Items from a data source

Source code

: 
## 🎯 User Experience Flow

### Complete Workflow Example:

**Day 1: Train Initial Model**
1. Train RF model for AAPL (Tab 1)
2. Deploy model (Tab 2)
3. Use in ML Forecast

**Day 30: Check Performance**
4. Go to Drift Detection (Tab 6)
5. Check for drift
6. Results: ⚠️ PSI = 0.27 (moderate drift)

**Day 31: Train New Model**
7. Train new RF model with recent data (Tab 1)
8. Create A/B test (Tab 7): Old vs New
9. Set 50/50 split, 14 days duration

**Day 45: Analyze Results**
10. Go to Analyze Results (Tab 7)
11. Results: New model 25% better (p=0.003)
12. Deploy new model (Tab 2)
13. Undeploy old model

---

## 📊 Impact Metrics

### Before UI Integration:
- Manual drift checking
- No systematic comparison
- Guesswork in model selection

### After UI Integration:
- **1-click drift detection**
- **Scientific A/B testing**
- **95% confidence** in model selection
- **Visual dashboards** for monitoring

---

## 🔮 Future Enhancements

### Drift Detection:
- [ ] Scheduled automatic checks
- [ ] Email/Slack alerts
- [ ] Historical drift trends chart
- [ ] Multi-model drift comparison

ASSIGNED TASK
What you retype should run from the first line of the entries above through the line containing "12. Deploy new model (Tab 2)", exactly and in full.

YOUR SOLUTION
Source code

: 
## 🎯 User Experience Flow

### Complete Workflow Example:

**Day 1: Train Initial Model**
1. Train RF model for AAPL (Tab 1)
2. Deploy model (Tab 2)
3. Use in ML Forecast

**Day 30: Check Performance**
4. Go to Drift Detection (Tab 6)
5. Check for drift
6. Results: ⚠️ PSI = 0.27 (moderate drift)

**Day 31: Train New Model**
7. Train new RF model with recent data (Tab 1)
8. Create A/B test (Tab 7): Old vs New
9. Set 50/50 split, 14 days duration

**Day 45: Analyze Results**
10. Go to Analyze Results (Tab 7)
11. Results: New model 25% better (p=0.003)
12. Deploy new model (Tab 2)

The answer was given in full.